Wird die Echtheit eines Testaments bestritten, so obliegt dem Testamentserben der Beweis der Echtheit, zumal der Testamentserbe daraus für ihn günstige Rechtsfolgen ableiten möchte (OGH 2 Ob 78/17k). Das Gericht muss mit (sehr) hoher Wahrscheinlichkeit von der Echtheit überzeugt sein. In der Praxis werden bei der Bestreitung der Echtheit graphologische Sachverständigengutachten eingeholt, bei denen ein Schriftsachverständiger die Unterschrift - auch im Hinblick auf Vergleichsmaterial - analysiert und eine Wahrscheinlichkeitseinschätzung abgibt. Stellt sich heraus, dass das Testament vom Testamentserben selbst gefälscht wurde, z.B. einem gesetzlichen Erben, um seinen Erbteil zu "erhöhen", kann dies zur gänzlichen Erbunwürdigkeit des Fälschers auch hinsichtlich des gesetzlichen Erbteils führen.

Nur eine Kopie des Testaments vorhanden?

Ein besonderes Problem stellt sich dann, wenn nur eine Kopie des Testaments vorhanden ist. Dass das Original nicht vorhanden ist, kann nämlich mehrere Gründe haben, die für sich unterschiedliche Rechtsfolgen auslösen. Zerstört der Erblasser die Urkunde, so gilt dies als Widerruf des Testaments (§ 721 ABGB). Wird die Urkunde hingegen nur zufällig zerstört oder geht nur zufällig verloren, so bleibt das Testament gültig, sofern der Zufall oder Verlust und der Inhalt der Urkunde bewiesen werden (§ 722 ABGB).

Der Testamentserbe, der nur über eine Kopie verfügt, müsste daher beweisen, dass das Testament nur zufällig verloren gegangen ist. Auch hier ist das Beweismaß die sehr hohe Wahrscheinlichkeit. Ohne konkrete Anhaltspunkte (wie z.B. ein bewiesenes Hochwasser oder die Anwesenheit mehrerer Zeugen bei der Testamentserrichtung) ist dieser Beweis praktisch nicht zu führen.

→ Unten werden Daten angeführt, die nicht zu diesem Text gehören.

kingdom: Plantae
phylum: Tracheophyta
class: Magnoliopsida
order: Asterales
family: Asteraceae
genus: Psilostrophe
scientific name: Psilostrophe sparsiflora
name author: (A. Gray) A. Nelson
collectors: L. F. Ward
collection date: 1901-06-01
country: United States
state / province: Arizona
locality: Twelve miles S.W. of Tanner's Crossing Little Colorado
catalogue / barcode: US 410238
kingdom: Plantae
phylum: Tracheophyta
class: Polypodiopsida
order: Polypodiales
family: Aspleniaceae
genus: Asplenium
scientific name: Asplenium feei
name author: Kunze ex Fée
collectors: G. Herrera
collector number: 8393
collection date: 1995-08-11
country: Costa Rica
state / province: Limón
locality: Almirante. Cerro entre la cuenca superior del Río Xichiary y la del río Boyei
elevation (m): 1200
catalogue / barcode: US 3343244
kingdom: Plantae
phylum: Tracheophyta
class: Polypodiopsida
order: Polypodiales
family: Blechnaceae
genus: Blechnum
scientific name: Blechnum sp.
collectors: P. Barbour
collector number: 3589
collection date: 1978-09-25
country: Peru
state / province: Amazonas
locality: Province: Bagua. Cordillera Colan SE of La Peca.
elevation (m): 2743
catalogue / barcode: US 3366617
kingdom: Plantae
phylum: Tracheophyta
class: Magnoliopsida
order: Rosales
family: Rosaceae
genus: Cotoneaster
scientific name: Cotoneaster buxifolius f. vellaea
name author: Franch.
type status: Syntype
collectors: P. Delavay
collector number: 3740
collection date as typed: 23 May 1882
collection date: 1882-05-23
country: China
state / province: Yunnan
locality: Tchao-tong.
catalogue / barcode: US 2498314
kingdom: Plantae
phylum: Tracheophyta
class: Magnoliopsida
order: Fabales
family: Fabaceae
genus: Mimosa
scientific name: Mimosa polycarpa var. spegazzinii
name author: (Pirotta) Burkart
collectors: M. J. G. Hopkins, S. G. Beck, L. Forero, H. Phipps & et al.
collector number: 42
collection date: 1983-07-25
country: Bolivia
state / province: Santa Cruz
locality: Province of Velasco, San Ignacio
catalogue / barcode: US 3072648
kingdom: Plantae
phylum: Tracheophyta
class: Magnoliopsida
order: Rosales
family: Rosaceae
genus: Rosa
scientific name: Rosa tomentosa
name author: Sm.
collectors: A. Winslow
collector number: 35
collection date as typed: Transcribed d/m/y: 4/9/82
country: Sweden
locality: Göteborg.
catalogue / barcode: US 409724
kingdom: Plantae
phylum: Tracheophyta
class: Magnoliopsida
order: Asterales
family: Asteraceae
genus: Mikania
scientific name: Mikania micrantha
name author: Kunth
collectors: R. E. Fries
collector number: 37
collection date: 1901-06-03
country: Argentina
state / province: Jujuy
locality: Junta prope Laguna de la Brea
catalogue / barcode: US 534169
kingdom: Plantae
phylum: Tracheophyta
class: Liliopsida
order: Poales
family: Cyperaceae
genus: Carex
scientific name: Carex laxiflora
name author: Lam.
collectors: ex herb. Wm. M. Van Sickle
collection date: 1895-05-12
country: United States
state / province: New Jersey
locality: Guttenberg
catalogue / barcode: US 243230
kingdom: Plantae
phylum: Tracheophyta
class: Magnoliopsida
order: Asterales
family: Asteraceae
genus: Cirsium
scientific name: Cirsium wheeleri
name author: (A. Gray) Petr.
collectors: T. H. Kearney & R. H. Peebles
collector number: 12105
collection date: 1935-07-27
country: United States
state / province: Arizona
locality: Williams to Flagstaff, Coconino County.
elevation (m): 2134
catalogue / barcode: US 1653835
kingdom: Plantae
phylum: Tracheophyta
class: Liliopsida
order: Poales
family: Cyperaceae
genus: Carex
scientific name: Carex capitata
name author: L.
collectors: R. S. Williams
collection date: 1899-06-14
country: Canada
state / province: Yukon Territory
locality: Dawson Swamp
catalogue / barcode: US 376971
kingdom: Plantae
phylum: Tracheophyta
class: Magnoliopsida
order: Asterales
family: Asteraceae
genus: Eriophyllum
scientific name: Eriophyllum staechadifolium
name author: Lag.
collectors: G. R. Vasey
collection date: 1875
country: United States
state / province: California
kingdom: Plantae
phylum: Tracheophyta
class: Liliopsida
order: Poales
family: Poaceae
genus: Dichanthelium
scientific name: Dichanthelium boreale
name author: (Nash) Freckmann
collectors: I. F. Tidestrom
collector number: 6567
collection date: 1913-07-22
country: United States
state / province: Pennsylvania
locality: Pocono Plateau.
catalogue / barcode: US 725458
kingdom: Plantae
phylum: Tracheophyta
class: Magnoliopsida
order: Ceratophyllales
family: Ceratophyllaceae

Drohung, Zwang, List und Irrtum

In seltenen Fällen können auch Willensmängel zur erfolgreichen Anfechtung des Testaments führen. § 565 ABGB nennt hier Drohung, List und Irrtum als Anfechtungsmöglichkeiten. Unter den Begriff der "Drohung" ist auch Zwang zu subsumieren. Ein bloßes "Einreden" auf den Erblasser ist im Allgemeinen noch nicht als Zwang zu interpretieren, zumal von einem testierfähigen Erblasser als "Maßfigur" erwartet werden kann, dass er sich selbst einen eigenen Willen bildet. Wird eine pflegebedürftige Person allerdings dahingehend unter Druck gesetzt, dass diese nicht weiter gepflegt wird oder der Kontakt abgebrochen wird, wenn keine Erbeinsetzung erfolgt, kann durchaus Zwang vorliegen. List liegt vor, wenn der Erblasser über einen für die Erbeinsetzung relevanten Umstand gezielt getäuscht wird.

Da ein Testament ein unentgeltliches einseitiges Rechtsgeschäft ist, kommen auch Motivirrtümer für eine Anfechtung in Frage. Im normalen Geschäftsleben wären Motivirrtümer nämlich unbeachtlich. Um allerdings zu verhindern, dass Testamente durch Motivirrtümer allzu leicht beseitigt werden können, sieht § 572 ABGB den Motivirrtum nur dann als beachtlich an, wenn die Testamentserrichtung "einzig und allein" auf diesem irrigen Beweggrund beruhte.

Die Beweislast für derartige Willensmängel liegt bei demjenigen, der gegen das Testament vorgehen möchte.